AUTHOR=Liu Jinguo , Zhang Lu , Wang Zhaojun , Chen Shanshan , Feng Shuyan , He Yujin , Zhang Shuo 

TITLE=Network Pharmacology-Based Strategy to Identify the Pharmacological Mechanisms of Pulsatilla Decoction against Crohn’s Disease

JOURNAL=Frontiers in Pharmacology

VOLUME=Volume 13 - 2022

YEAR=2022

URL=https://www.frontiersin.org/journals/pharmacology/articles/10.3389/fphar.2022.844685

DOI=10.3389/fphar.2022.844685

ISSN=1663-9812

ABSTRACT=Purpose: To explore the pharmacological mechanisms of Pulsatilla decoction (PD) against Crohn's disease (CD) via network pharmacology analysis combined with experimental validations.
Methods: First, bioactive compounds and related targets of PD, as well as related genes of CD, were collected from public databases. Secondly, the drug-compound-target-disease network, the protein-protein interaction (PPI) network, Gene Ontology (GO) and Kyoto Encyclopedia of Genes and Genomes (KEGG) enrichment analyses were performed to predict the core targets and pathways of PD against CD. Finally, the resected colonic tissues of CD patients and the CD fibrosis model of mice treated with PD were selected to verify the major targets predicted by network pharmacology.
Results: By searching the intersection of the bioactive compounds targets and CD targets, a total of 134 targets were determined.

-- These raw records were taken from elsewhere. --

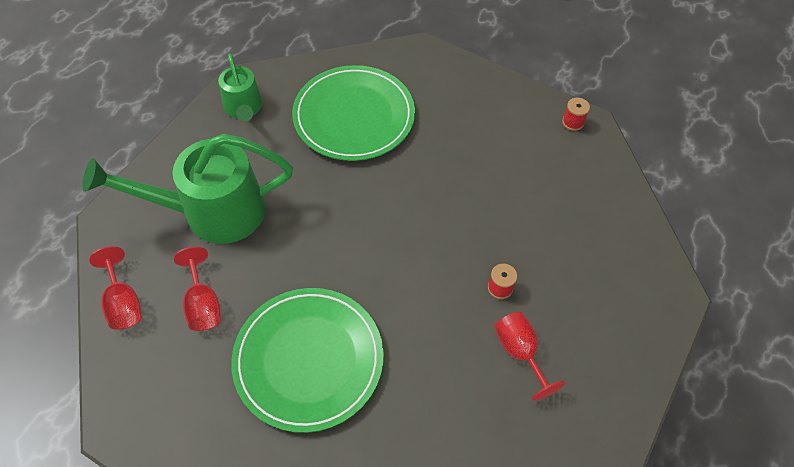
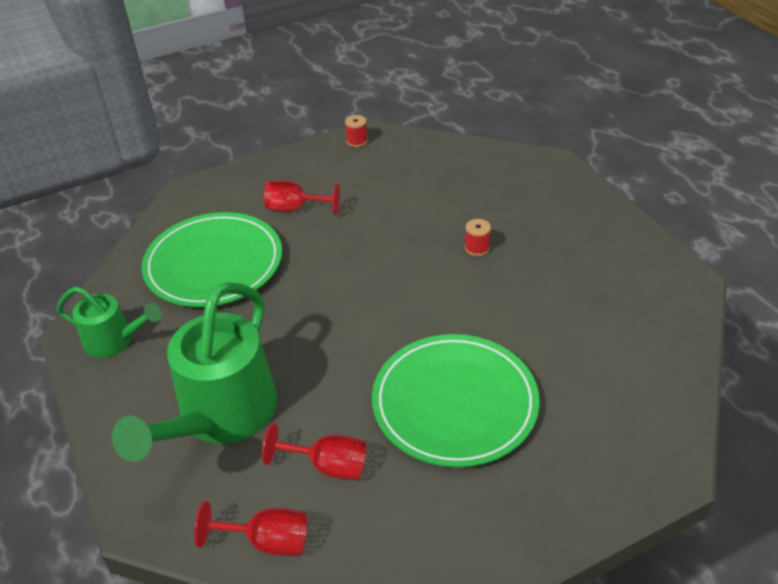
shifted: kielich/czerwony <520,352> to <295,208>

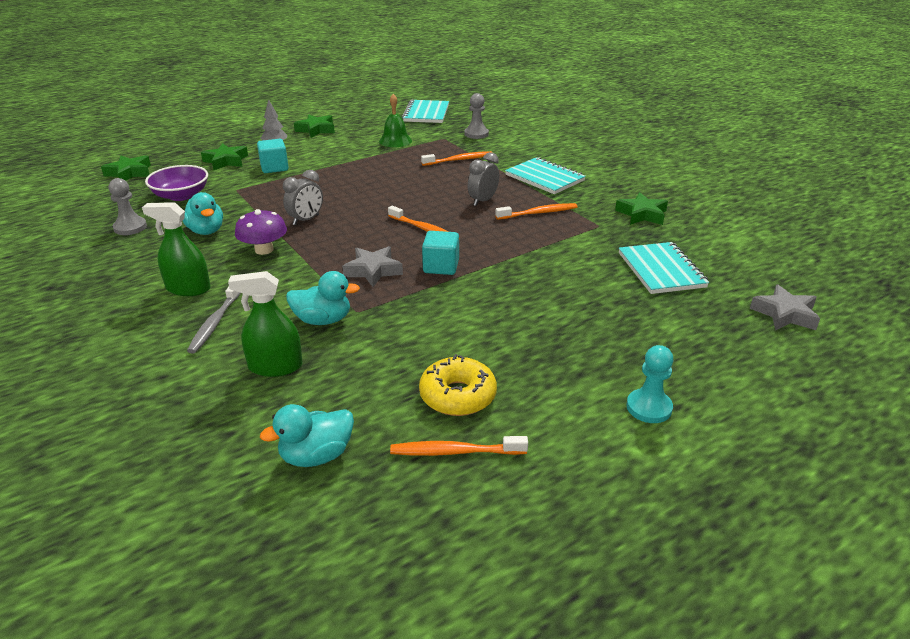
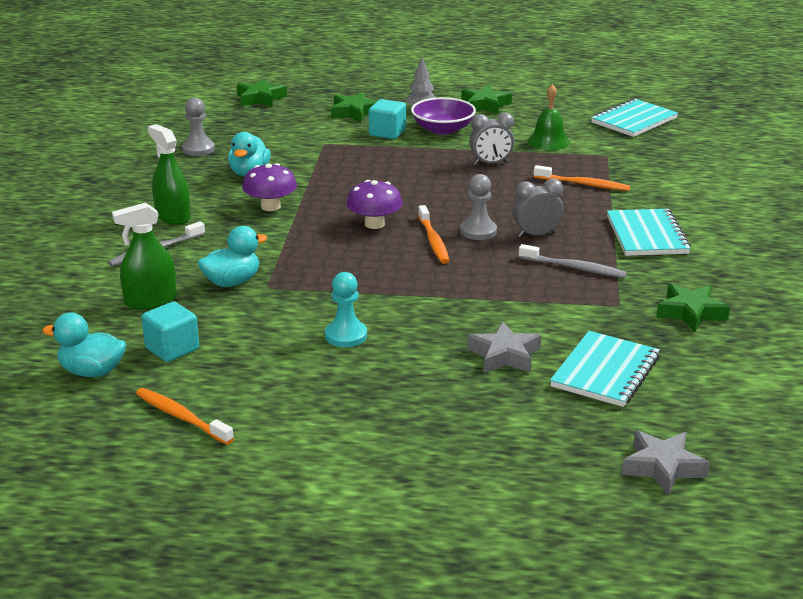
gone: donut/żółty <457,396>
new: grzyb/fioletowy <374,224>
shifted: miska/fioletowy <181,195> to <443,129>; budzik/szary <306,220> to <491,164>; gwiazda/szary <373,270> to <505,355>; sześcian/turkusowy <441,266> to <172,349>; pionek/szary <476,134> to <478,231>; pionek/turkusowy <649,407> to <346,336>
repainted: szczoteczka do zębów/pomarańczowy <538,213> to szczoteczka do zębów/szary <574,268>
rotated: spryskiwacz/zielony <275,366> = <150,301> 60 degrees counterclockwise; kaczka/turkusowy <323,320> = <232,282> 75 degrees counterclockwise

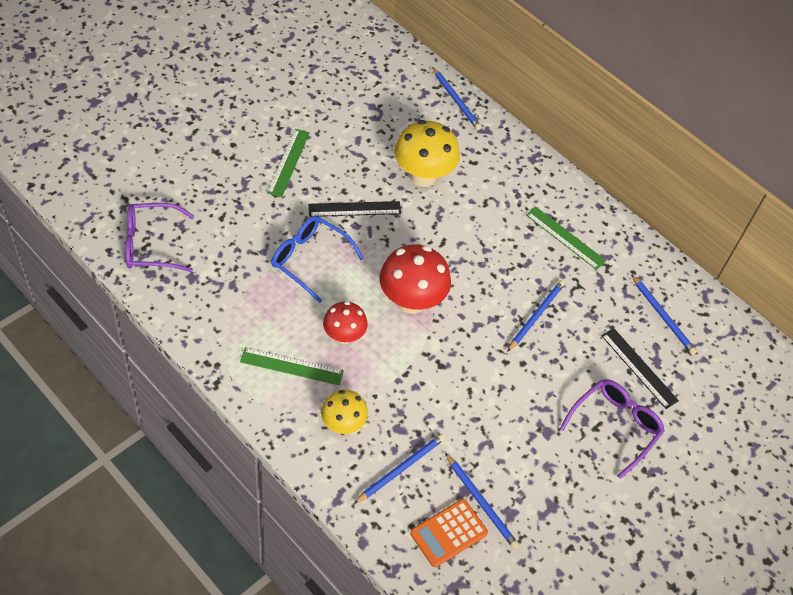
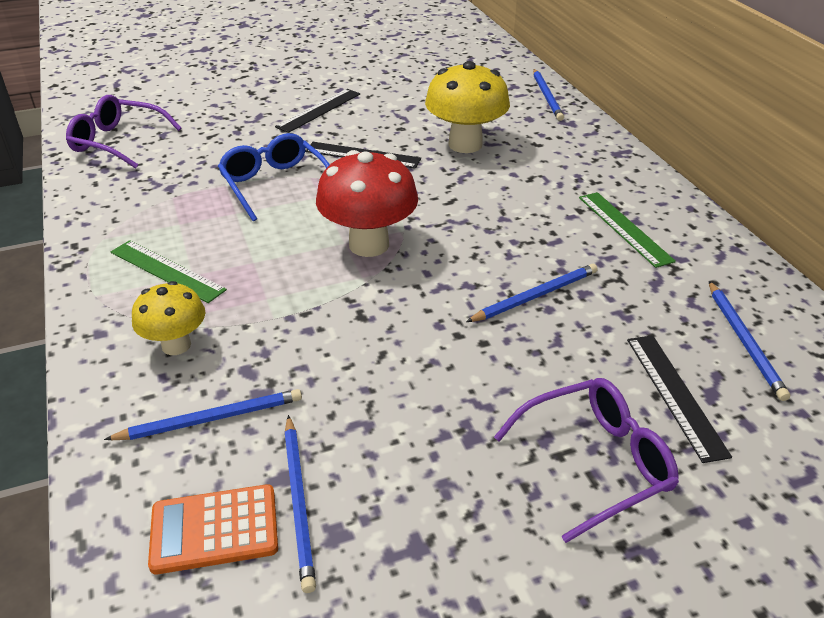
gone: grzyb/czerwony <344,336>
repainted: linijka/zielony <288,162> to linijka/czarny <319,110>

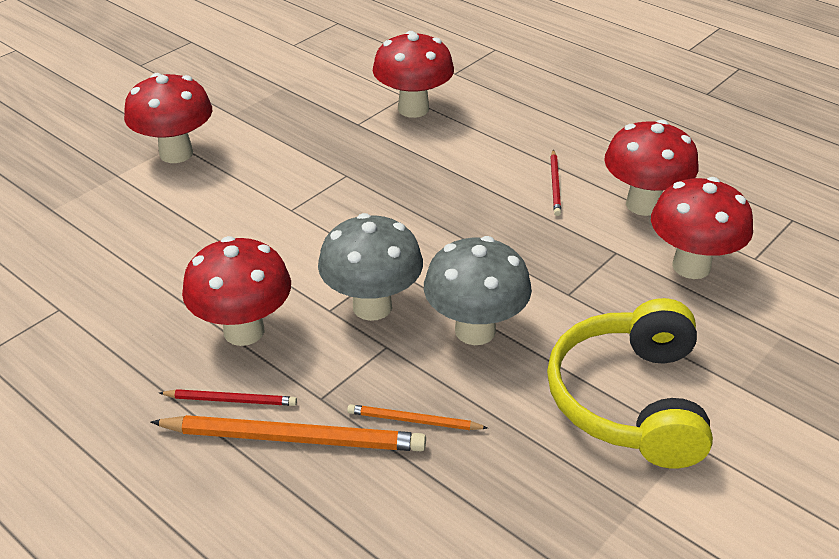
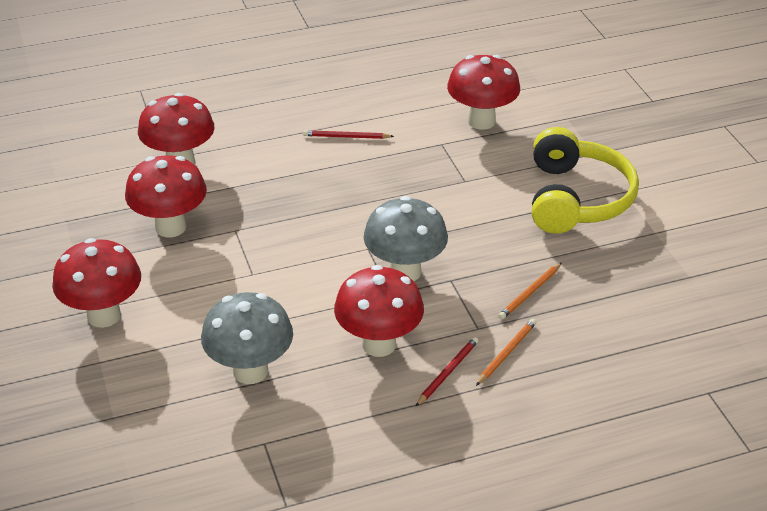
shifted: grzyb/szary <475,330> to <250,371>; grzyb/czerwony <643,204> to <170,227>
rotated: słuchawki/żółty <629,400> = <576,198> 120 degrees counterclockwise; ołówek/czerwony <555,184> = <346,137> 150 degrees clockwise
scaled: ołówek/pomarańczowy <293,438> = <506,353> x0.52

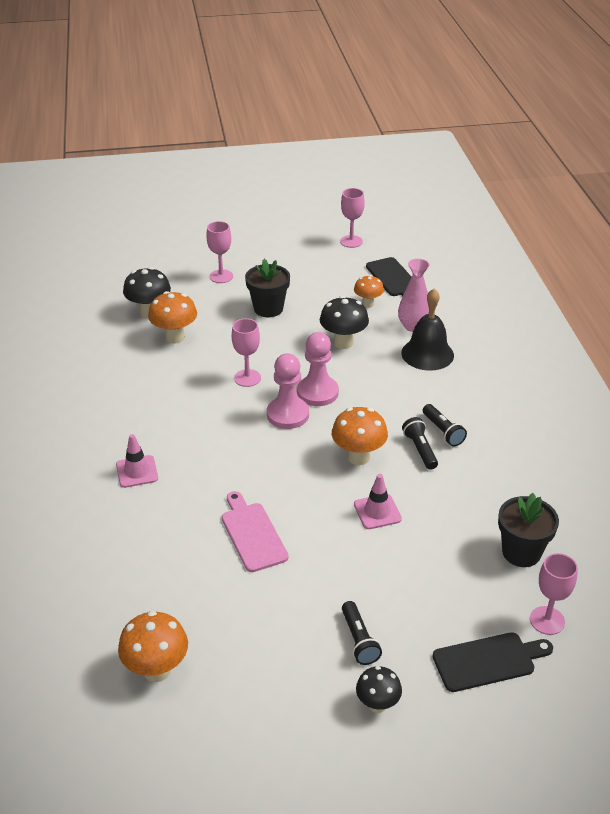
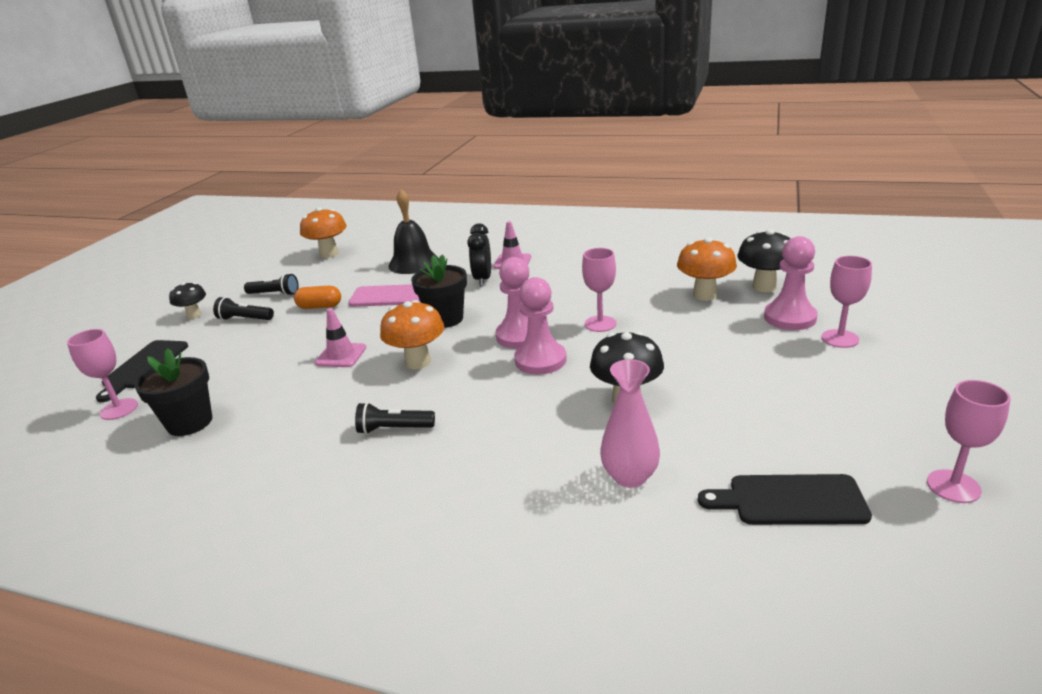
gone: grzyb/pomarańczowy <368,304>
new: kapsułka/pomarańczowy <320,307>; budzik/czarny <483,279>; pionek/różowy <789,318>
shifted: doniczka/czarny <268,308> to <445,319>; dzwonek/czarny <427,354> to <413,263>; latarka/czarny <420,449> to <274,294>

The HSP90AA1 target was the common network core of the drug-compound-target-disease network and PPI network, which was used to simulate molecular docking with the corresponding bioactive compound. GO and KEGG enrichment analyses showed that the anti-fibrotic pathway was enriched by multiple targets and served as the target for experimental validation at patient and animal levels. The colon tissues of CD patients indicated that intestinal fibrosis in stenoses was more salient than non-stenoses with the upregulation of AKT, mTOR, PKCs and ERK1/2. The animal experiment revealed that colonic fibrosis mice with PD intervention had a lower degree of fibrosis than the model group with the downregulation of AKT, mTOR, PKCs and ERK1/2.
Conclusion: We predicted the bioactive compounds and potential targets of PD intervention for CD through a network pharmacology approach, and some major targets in the predictive pathway were validated experimentally, which gave us a new perspective of the pharmacological mechanisms of PD in treating CD at the comprehensive levels.